Para Henry David Thoreau, verdadeiro ocioso é o que trabalha apenas pelo dinheiro, enganando-se a si mesmo - mais importante -, e àquele para quem trabalha ("temos de ganhar a vida amando aquilo que fazemos",p.28). Mais, "um homem eficiente e de valor faz o que pode, quer a comunidade lhe pague por isso quer não" (p.26) E o facto de quase toda a gente aceitar mudar de emprego, se fosse muito melhor remunerada ou obtivesse maior fama num outro ofício (do que aquele com está actualmente comprometido), diz muito da falta de realizações nas nossas vidas/sociedades ("mais vale um homem morrer de fome do que perder a inocência a ganhar o pão de cada dia", p.40).
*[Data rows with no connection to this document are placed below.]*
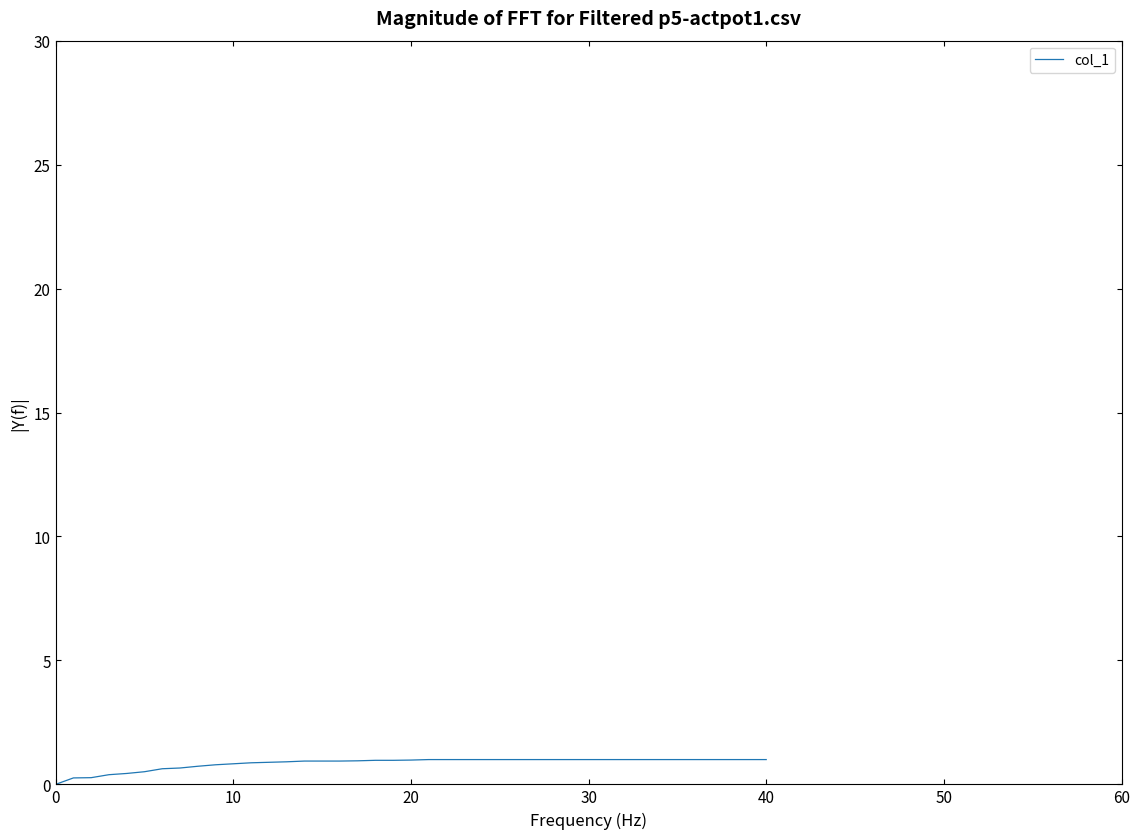

What is the maximum value shown in the chart?

1.0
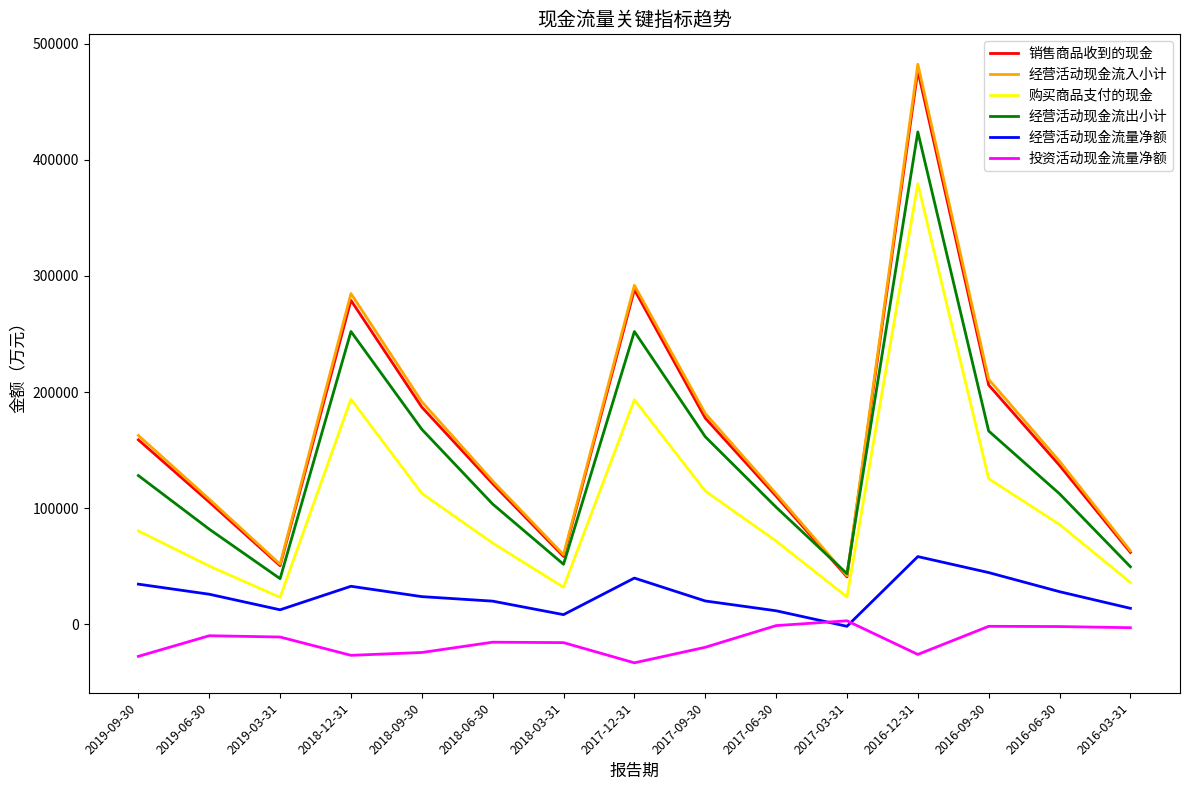

Rank the series by their maximum value, from highest to lowest.

经营活动现金流入小计, 销售商品收到的现金, 经营活动现金流出小计, 购买商品支付的现金, 经营活动现金流量净额, 投资活动现金流量净额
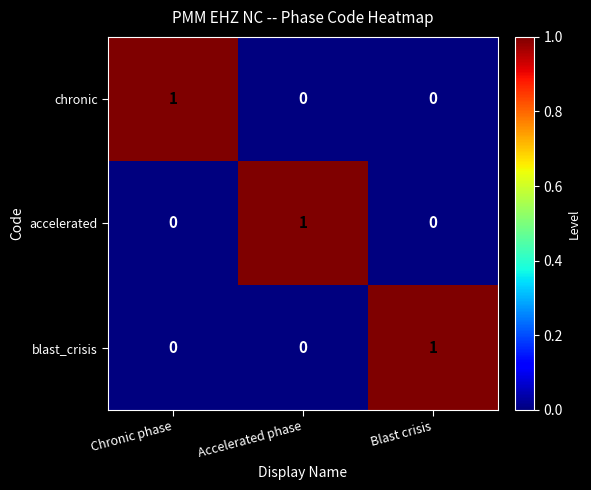

How many data points does each series have?

3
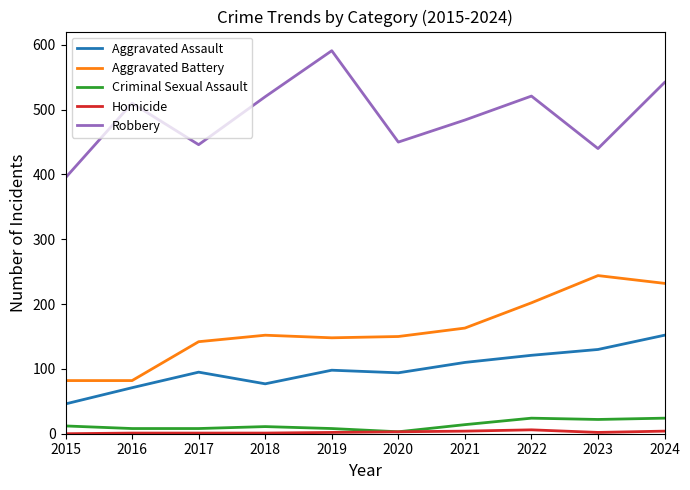

Which label corresponds to the largest value in the chart?

2019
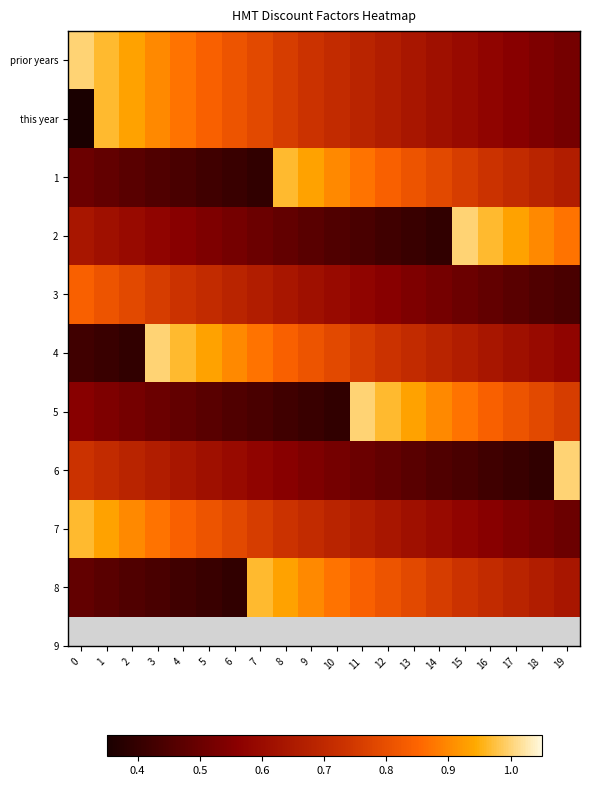

What is the total value across all series at 5?

6.6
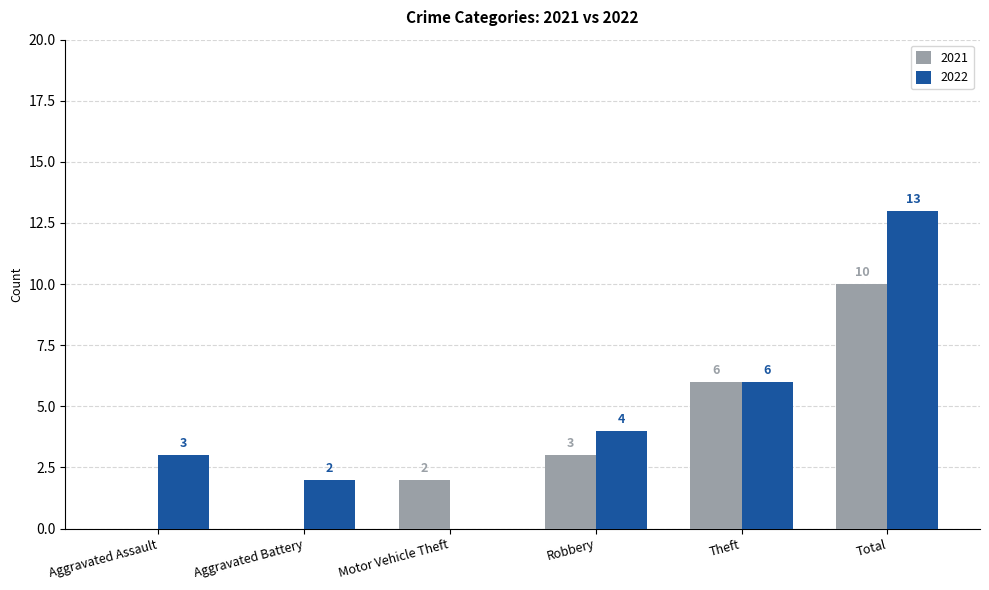

Are the bars horizontal?

No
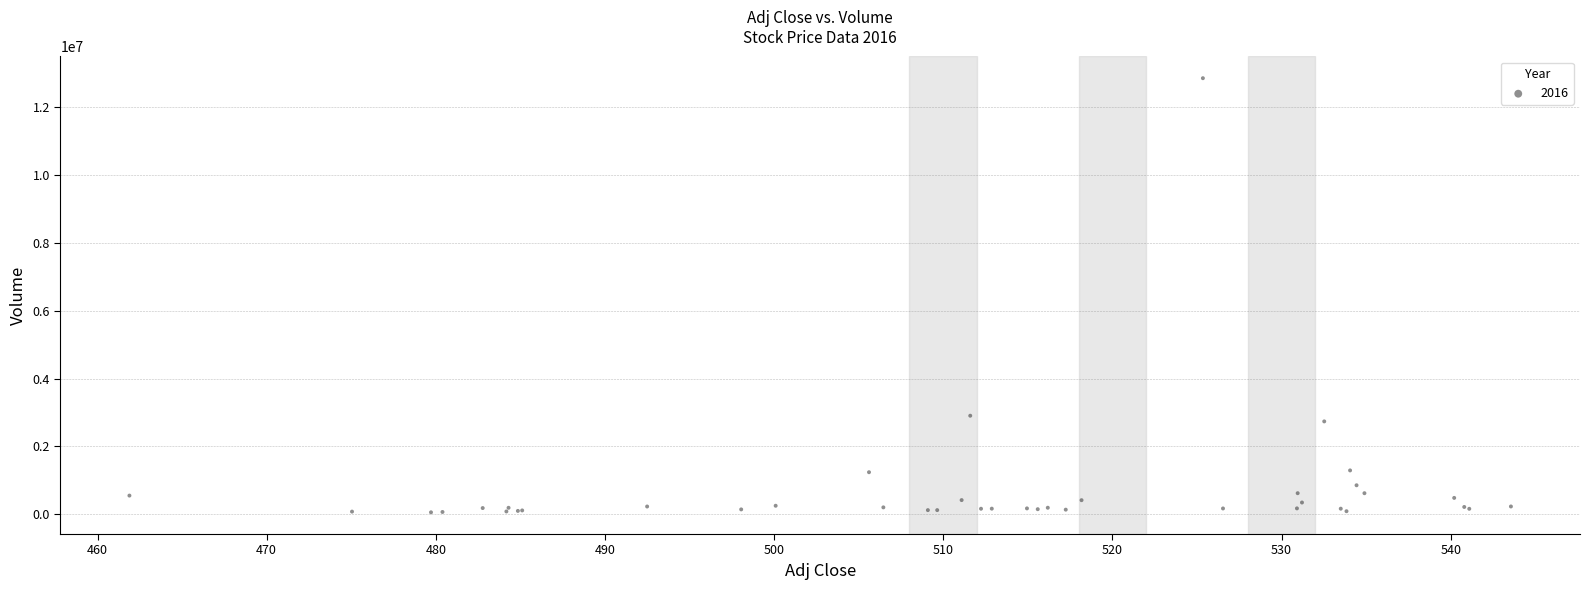

What Y value in the scatter plot is closest to 6455955?

2902129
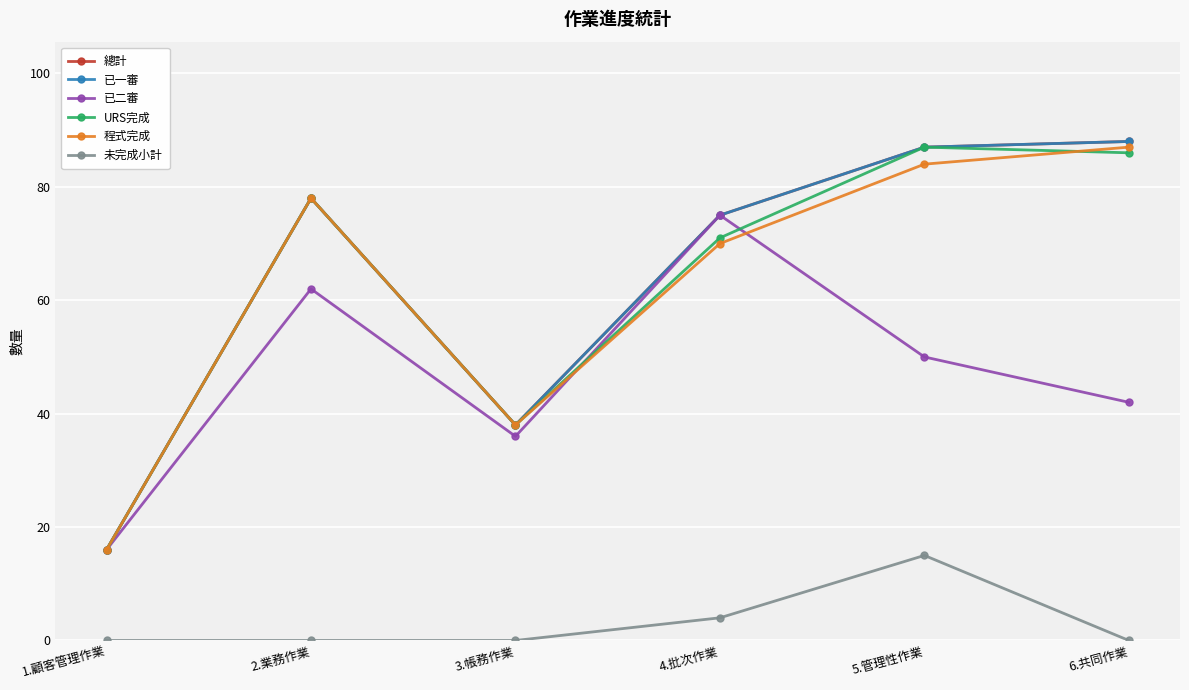

Which has a higher value, 5.管理性作業 or 4.批次作業?

5.管理性作業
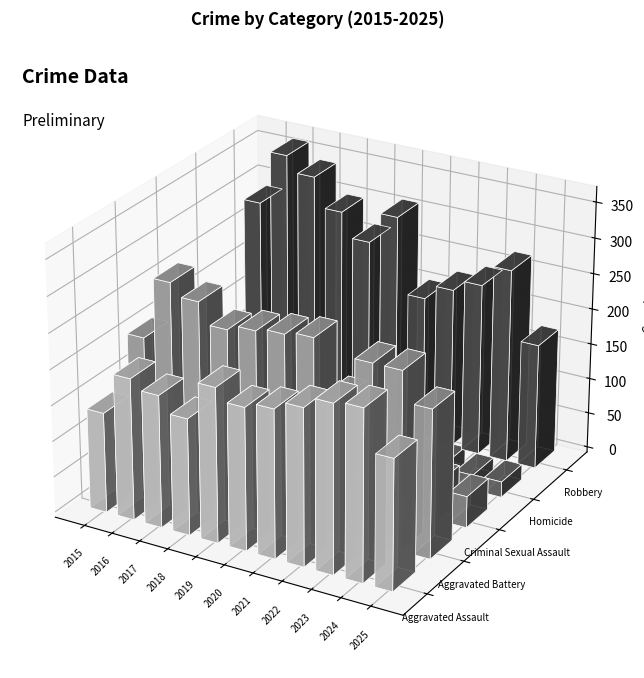

Is it true that Homicide equals 22 at 2025?

True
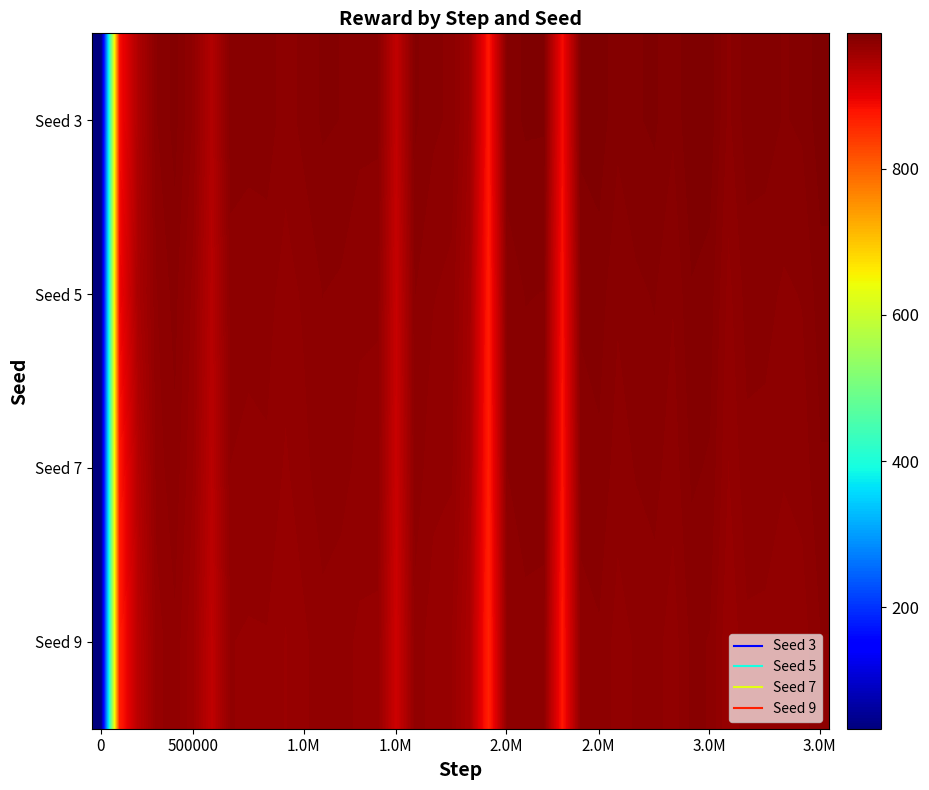

Reading left to right, transcribe all the data shown in this chart.

Seed 3: 33.9	883.3	945.4	974.1	979.5	969.9	942.2	976.8	976.0	976.2	972.3	975.6	978.6	977.9	975.5	975.2	929.5	978.7	975.1	973.5	958.1	875.6	980.1	982.2	982.1	885.9	982.9	983.9	979.0	981.3	982.4	978.6	985.4	984.2	973.3	980.0	979.7	977.7	978.6	984.2
Seed 5: 34.2	891.2	950.1	970.3	975.8	965.4	938.7	972.1	971.5	972.0	968.8	971.2	974.3	973.6	971.2	971.0	925.3	974.4	970.8	969.2	954.0	871.4	976.0	978.1	977.9	881.7	978.8	979.8	974.9	977.2	978.3	974.5	981.3	980.1	969.2	975.9	975.6	973.6	974.5	980.1
Seed 7: 35.1	875.6	940.2	968.5	973.2	963.1	936.4	970.5	969.8	970.0	966.2	969.5	972.7	971.9	969.5	969.3	923.0	972.7	968.2	967.5	951.4	869.1	974.3	976.4	976.2	879.4	976.1	977.2	972.3	974.6	975.7	972.0	978.7	977.5	966.7	973.2	973.0	971.0	972.0	977.6
Seed 9: 36.0	870.1	935.8	965.0	969.8	959.7	932.0	967.0	966.3	966.5	962.8	966.0	969.2	968.4	966.0	965.8	919.6	969.2	964.7	963.1	947.9	865.7	970.8	973.0	972.7	876.0	972.6	973.7	968.8	971.1	972.2	968.5	975.2	974.0	963.2	969.7	969.5	967.5	968.5	974.1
Se eu passeasse por aquele bosque, durante uma manhã inteira, apreciando-o, comungando-o, participando da sua pureza e leveza, eu seria um mandrião; mas caso eu especulasse com aquele bosque, arrasando uma inteira floresta, eu seria um empreendedor. Uma vida que aposta tudo na sorte (na exploração do ouro, por exemplo), está já perdida, não se oferecendo a nada ser ("a filosofia, a poesia e a religião dessa humanidade não valem o pó de uma bufa-de-lobo", p.32).
E isto, conclui Thoreau, nesta breve conferência, impede que invistamos no essencial: "Quando queremos mais cultura do que batatas, mais esclarecimento do que guloseimas, então os grandes recursos de um mundo são explorados, e o resultado, a produção principal, não são escravos, nem operários, mas homens - esses raros frutos chamados heróis, santos, poetas, filósofos e redentores" (p.60).